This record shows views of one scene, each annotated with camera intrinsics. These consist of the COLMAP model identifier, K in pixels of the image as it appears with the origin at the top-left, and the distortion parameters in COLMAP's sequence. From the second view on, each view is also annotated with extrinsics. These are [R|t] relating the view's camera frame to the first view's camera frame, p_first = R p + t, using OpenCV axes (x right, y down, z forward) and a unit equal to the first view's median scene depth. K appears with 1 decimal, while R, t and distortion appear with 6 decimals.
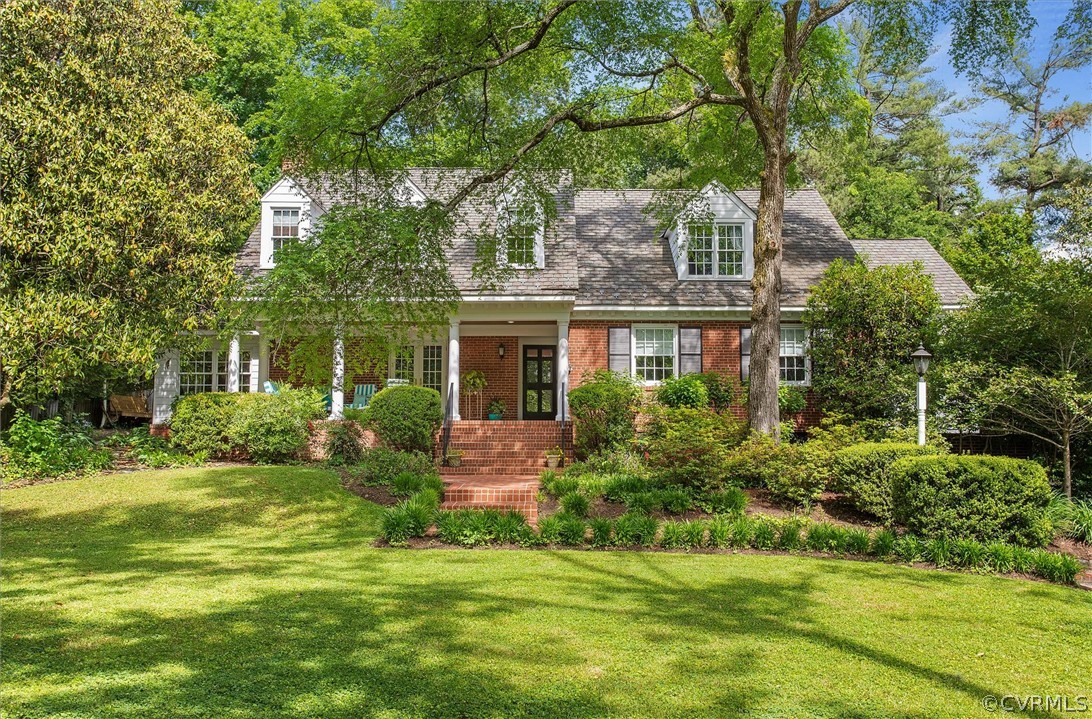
lens RADIAL K [[954.2, 0, 546.6], [0, 954.2, 359.7], [0, 0, 1]] dist [0.012989, -0.039815]
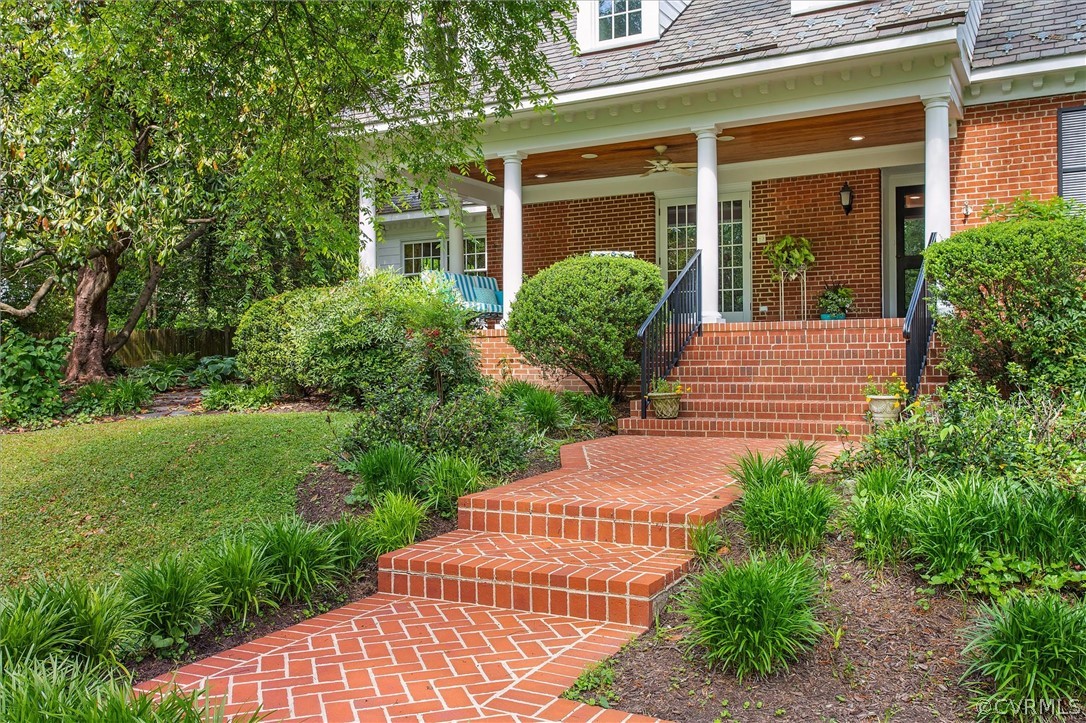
lens RADIAL K [[949.0, 0, 541.9], [0, 949.0, 360.5], [0, 0, 1]] dist [0.012989, -0.039815]
pose [[0.878556, -0.010381, -0.477527, 0.062895], [0.047712, 0.996671, 0.066113, 0.042574], [0.475251, -0.080868, 0.876126, 0.479238]]
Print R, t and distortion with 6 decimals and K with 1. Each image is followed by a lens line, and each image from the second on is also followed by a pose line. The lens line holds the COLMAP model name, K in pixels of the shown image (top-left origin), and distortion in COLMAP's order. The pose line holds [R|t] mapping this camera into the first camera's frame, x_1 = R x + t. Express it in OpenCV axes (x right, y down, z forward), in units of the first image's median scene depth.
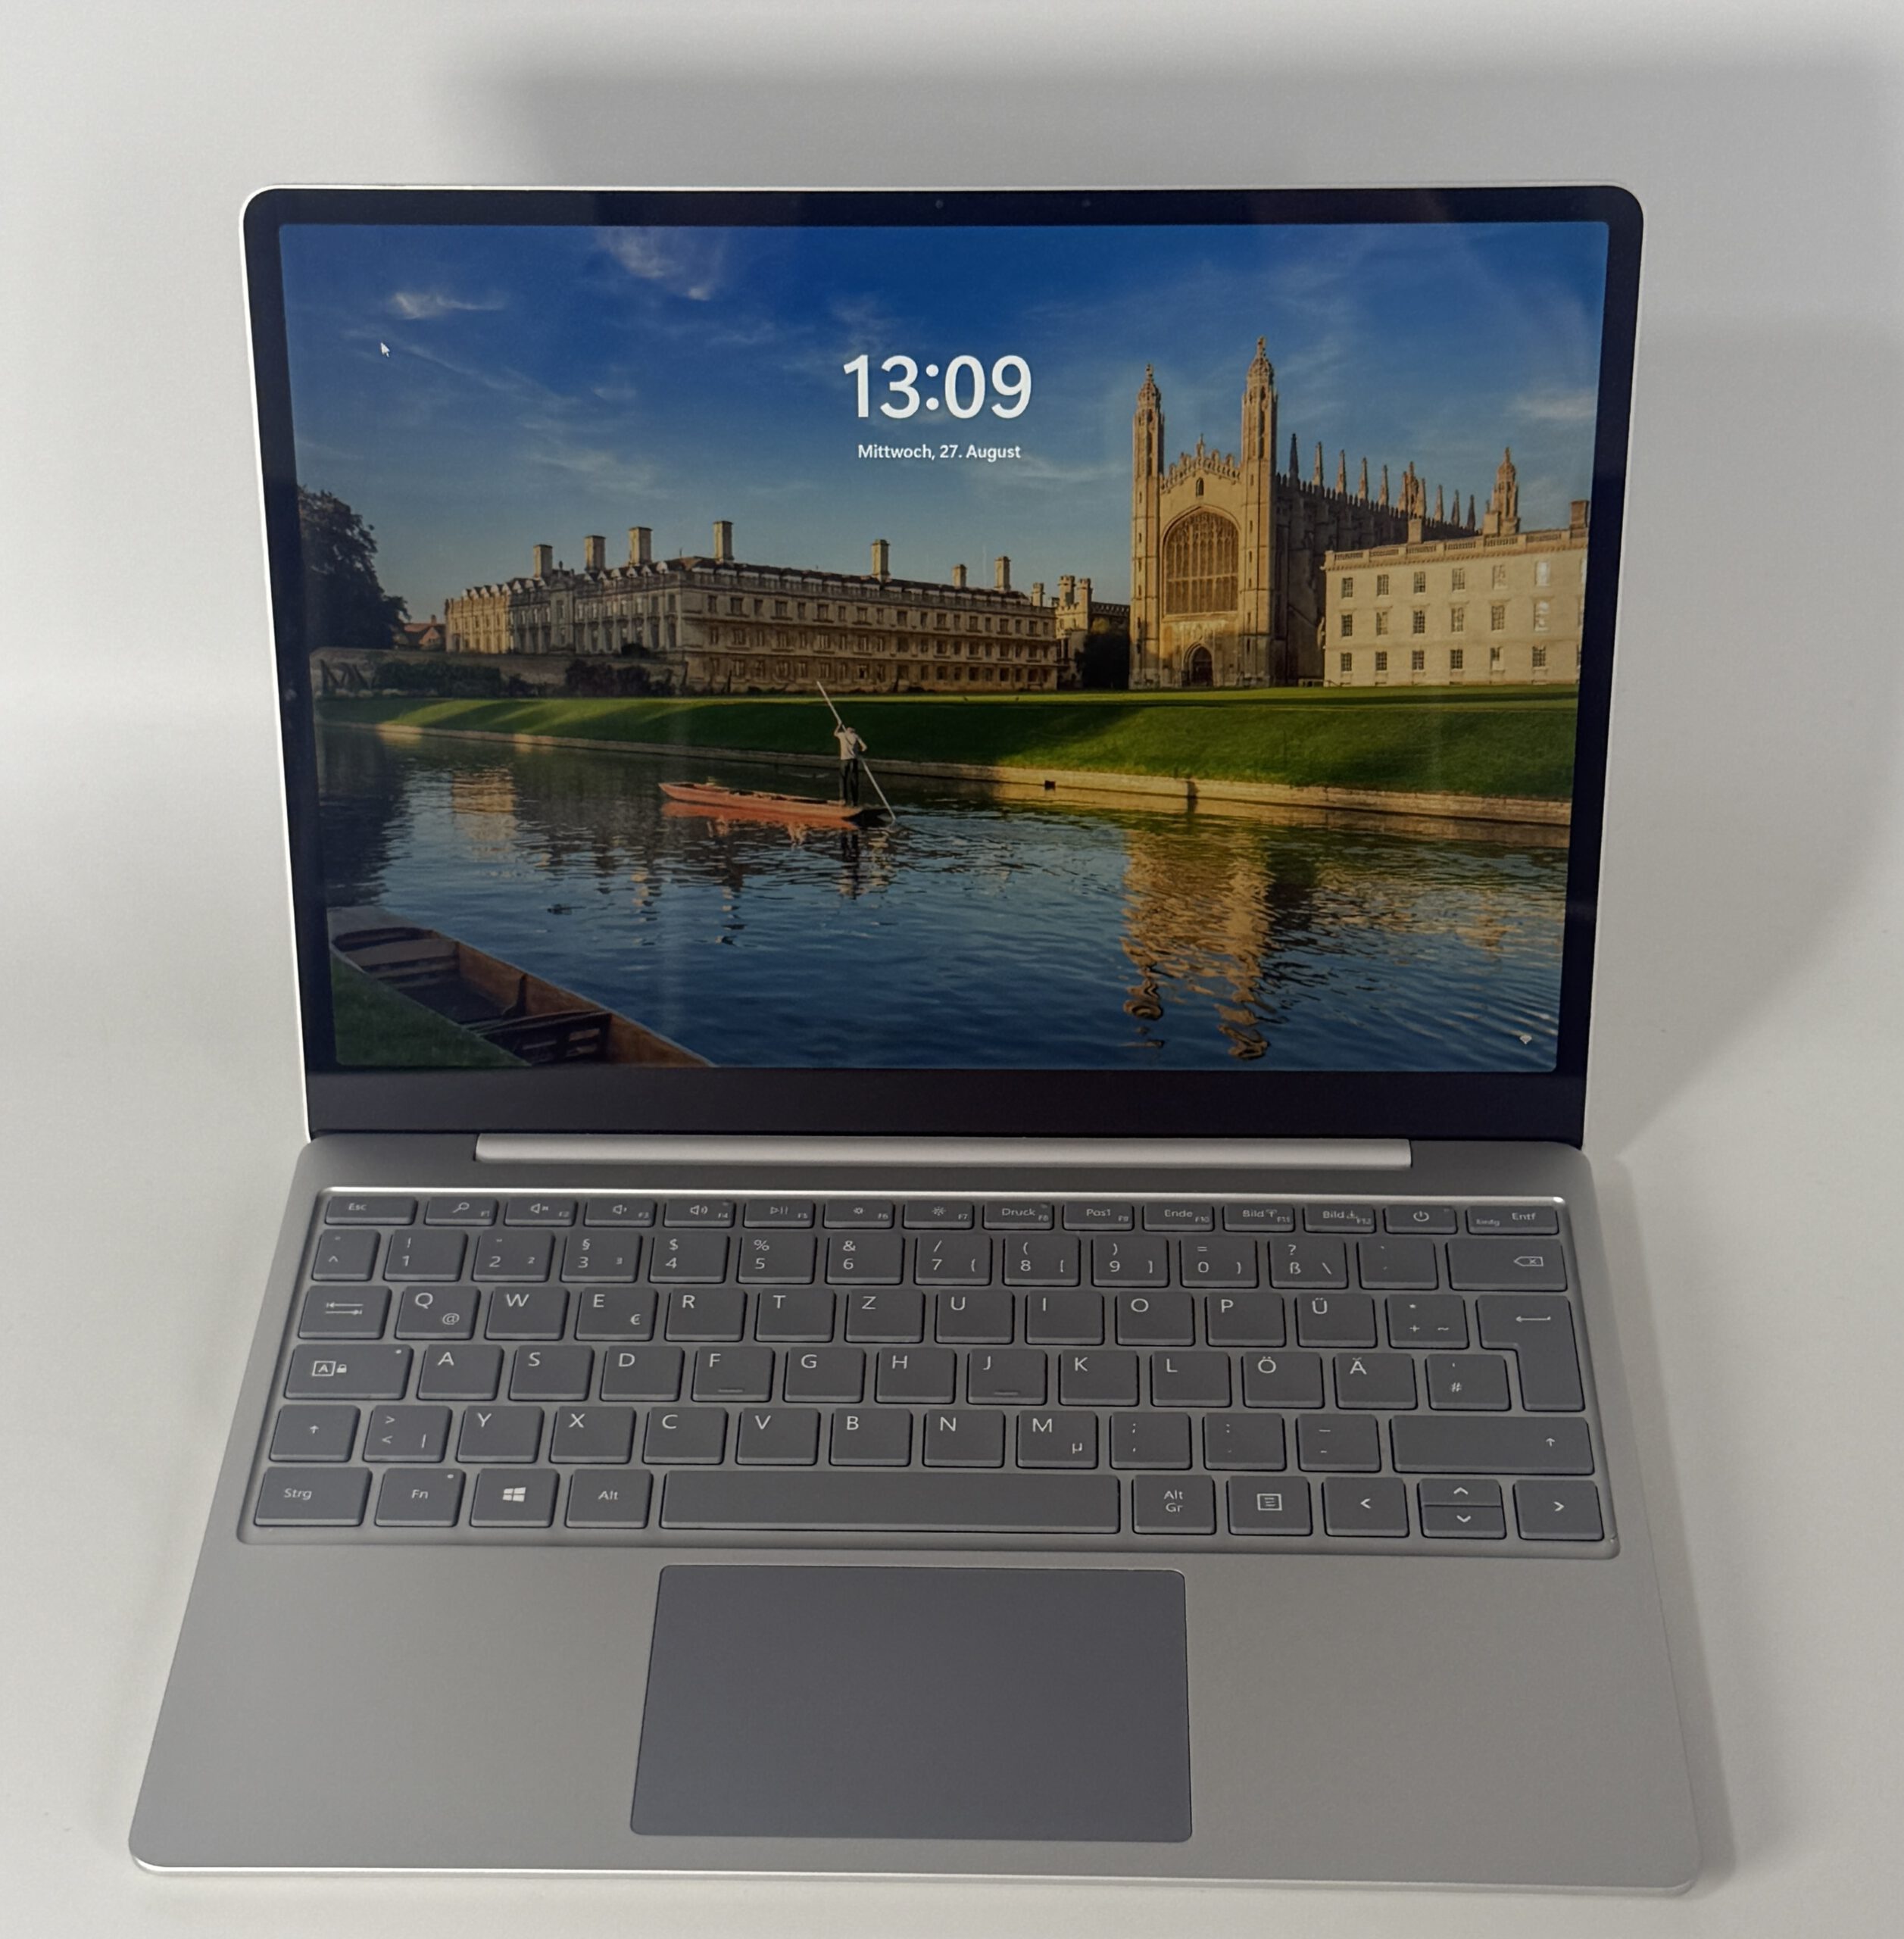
lens RADIAL K [[3366.7, 0, 957.1], [0, 3366.7, 965.6], [0, 0, 1]] dist [0.008673, 0.000000]
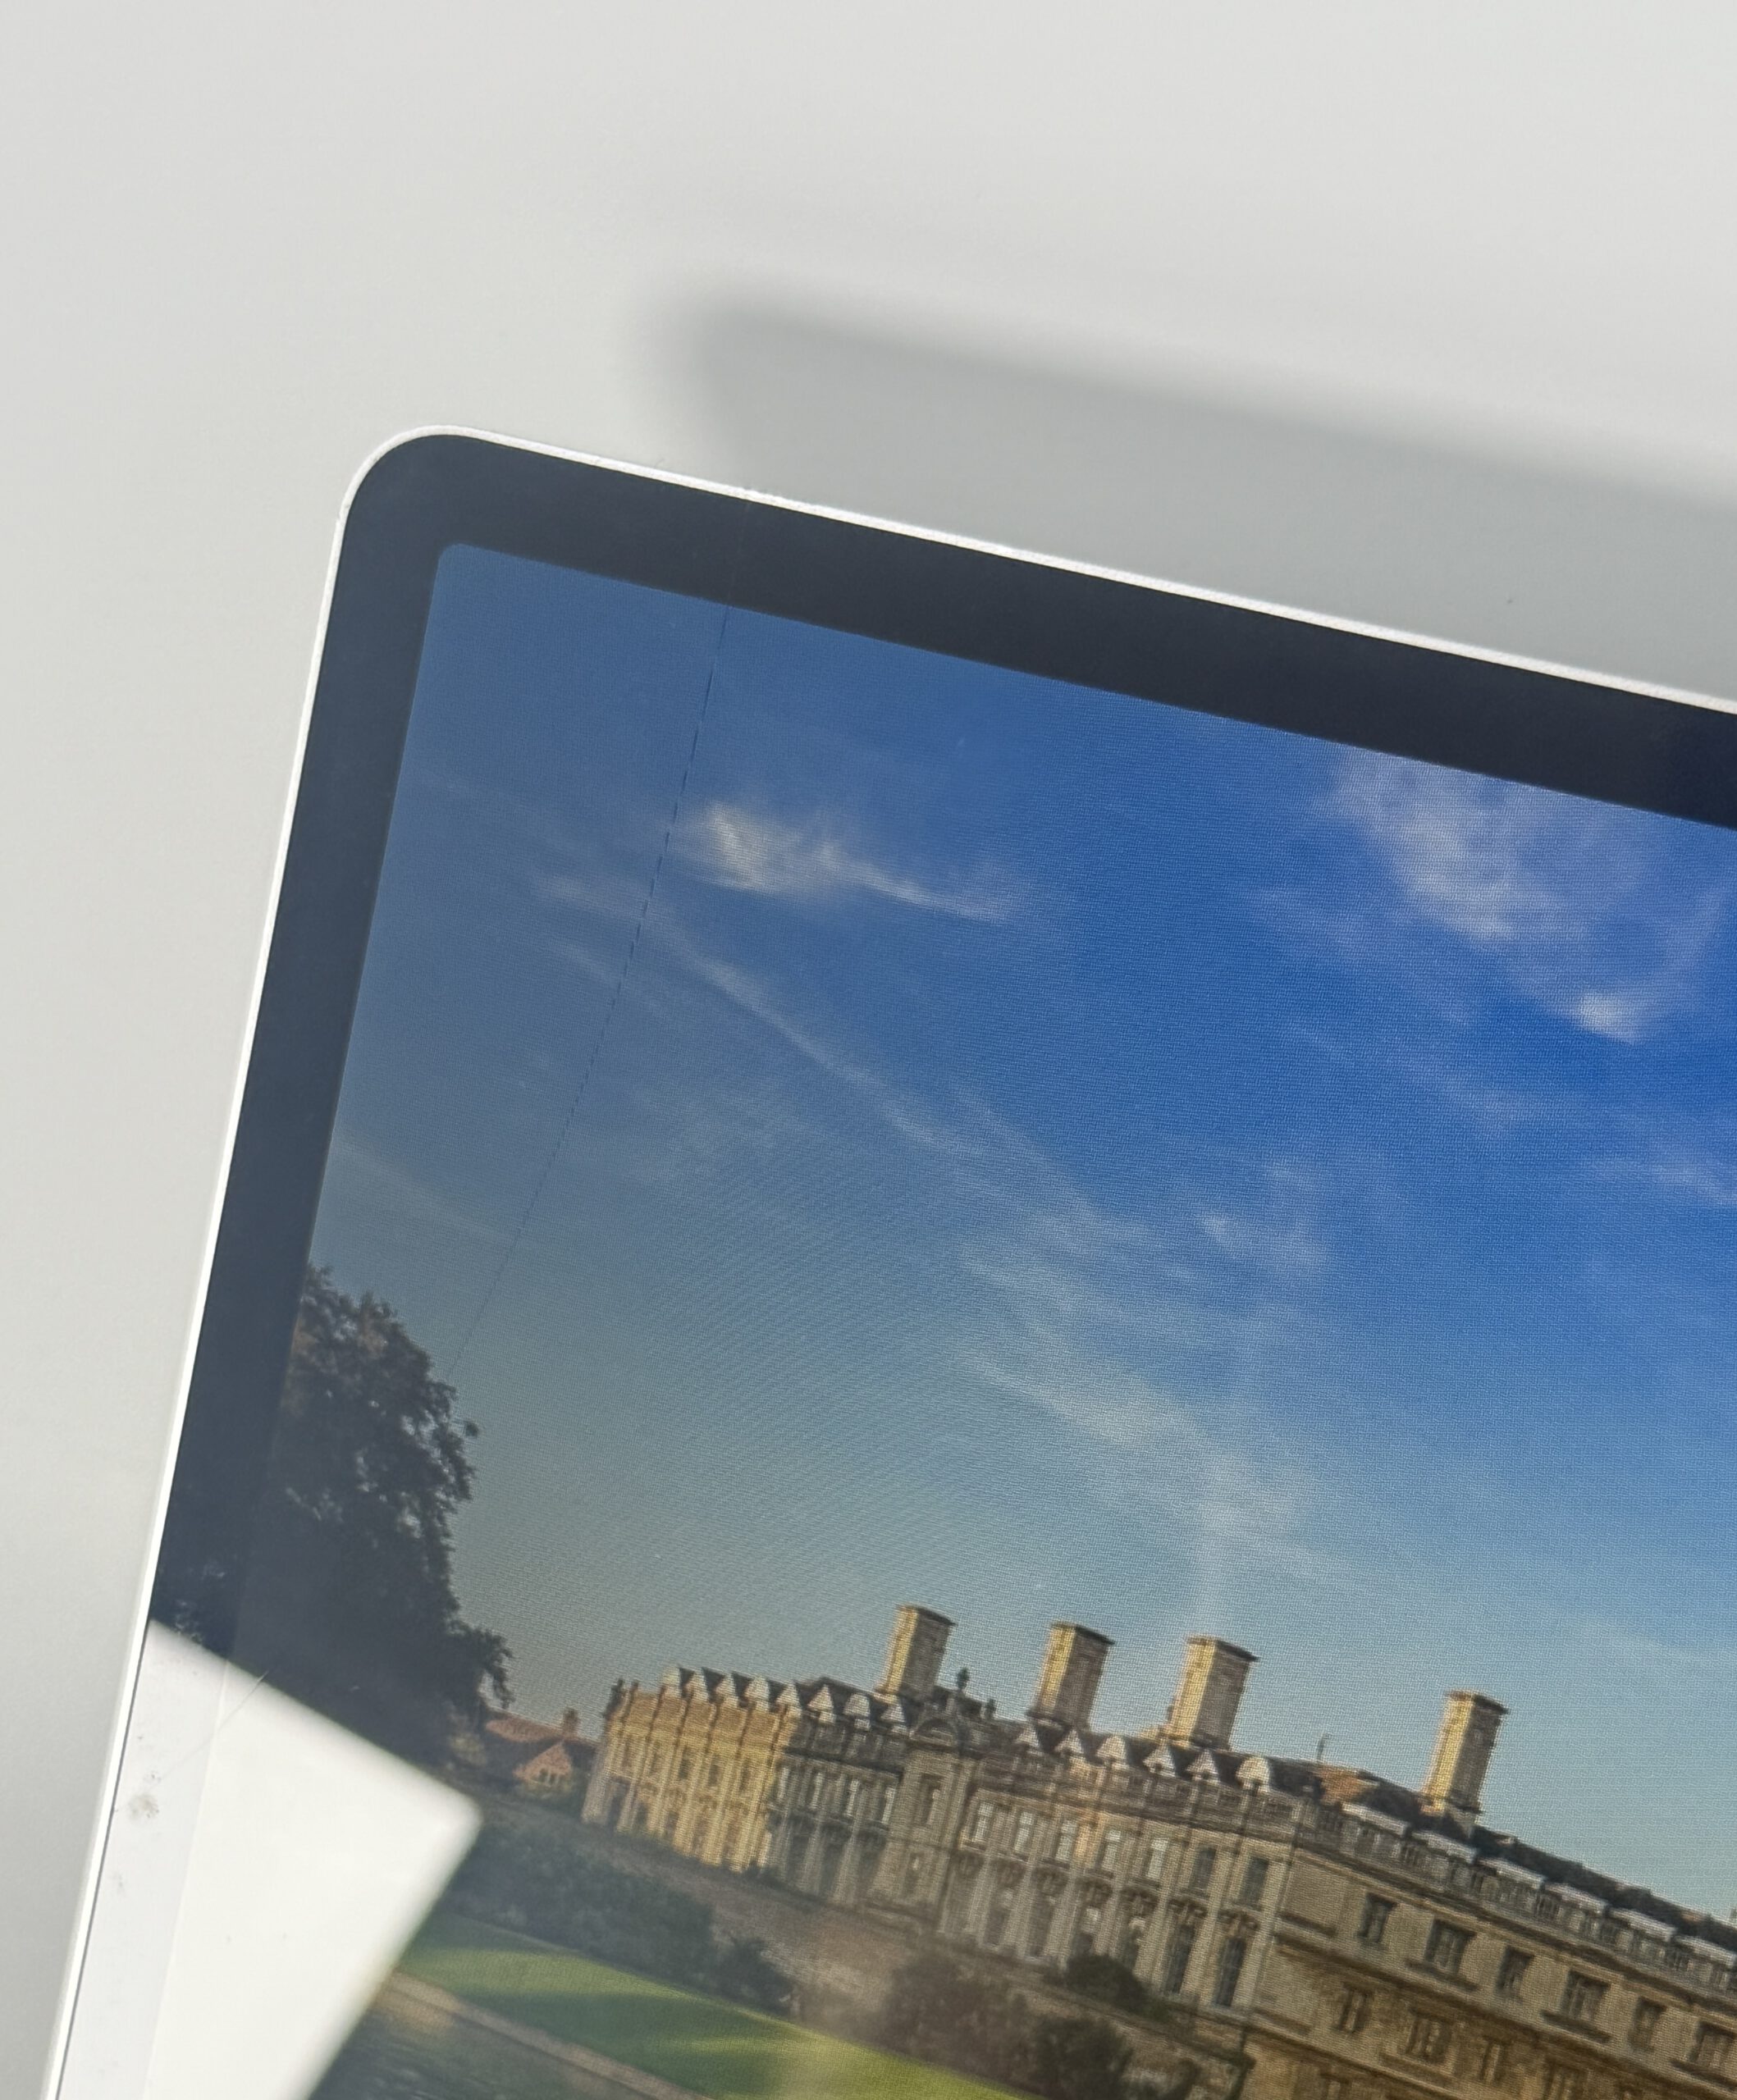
lens RADIAL K [[3013.5, 0, 872.2], [0, 3013.5, 1049.1], [0, 0, 1]] dist [-0.041242, 0.000000]
pose [[0.960468, 0.240706, -0.139860, -0.099418], [-0.264938, 0.944609, -0.193704, -0.118018], [0.085487, 0.223100, 0.971040, 0.690242]]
☆ ☆ ☆ ☆ ☆
Required action:
Copy the lines from the one containing "Print R, t and" through the one containing "dist [0.008673, 0.000000]", including both, and omit the pictures from your copy.

Solution for this problem:
Print R, t and distortion with 6 decimals and K with 1. Each image is followed by a lens line, and each image from the second on is also followed by a pose line. The lens line holds the COLMAP model name, K in pixels of the shown image (top-left origin), and distortion in COLMAP's order. The pose line holds [R|t] mapping this camera into the first camera's frame, x_1 = R x + t. Express it in OpenCV axes (x right, y down, z forward), in units of the first image's median scene depth.
lens RADIAL K [[3366.7, 0, 957.1], [0, 3366.7, 965.6], [0, 0, 1]] dist [0.008673, 0.000000]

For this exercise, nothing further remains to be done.